**What to work on:** Where a picture occurs in the data, omit it, and copy all remaining data exactly.

**Source data:**
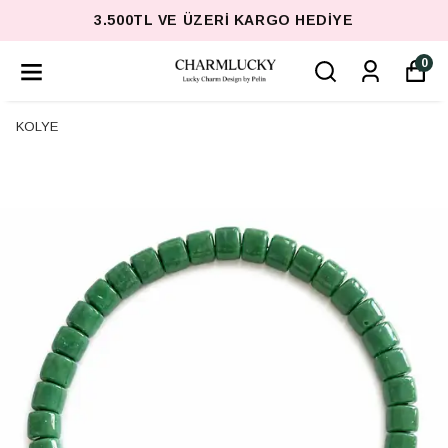
3.500TL VE ÜZERI KARGO HEDIYE
0
KOLYE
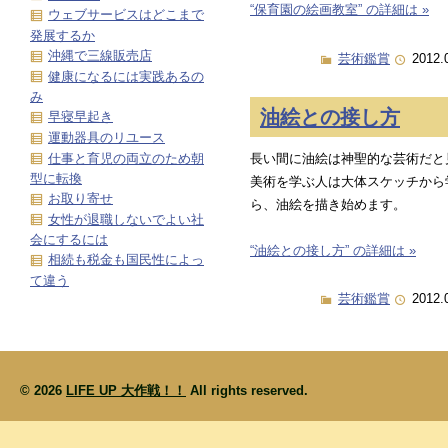
“保育園の絵画教室” の詳細は »
ウェブサービスはどこまで
発展するか
沖縄で三線販売店
芸術鑑賞
2012.
健康になるには実践あるの
み
油絵との接し方
早寝早起き
運動器具のリユース
仕事と育児の両立のため朝
長い間に油絵は神聖的な芸術だと
型に転換
美術を学ぶ人は大体スケッチから
お取り寄せ
ら、油絵を描き始めます。
女性が退職しないでよい社
会にするには
“油絵との接し方” の詳細は »
相続も税金も国民性によっ
て違う
芸術鑑賞
2012.
© 2026
LIFE UP 大作戦！！
All rights reserved.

**Problem solution:**
3.500TL VE ÜZERI KARGO HEDIYE
0
KOLYE
“保育園の絵画教室” の詳細は »
ウェブサービスはどこまで
発展するか
沖縄で三線販売店
芸術鑑賞
2012.
健康になるには実践あるの
み
油絵との接し方
早寝早起き
運動器具のリユース
仕事と育児の両立のため朝
長い間に油絵は神聖的な芸術だと
型に転換
美術を学ぶ人は大体スケッチから
お取り寄せ
ら、油絵を描き始めます。
女性が退職しないでよい社
会にするには
“油絵との接し方” の詳細は »
相続も税金も国民性によっ
て違う
芸術鑑賞
2012.
© 2026
LIFE UP 大作戦！！
All rights reserved.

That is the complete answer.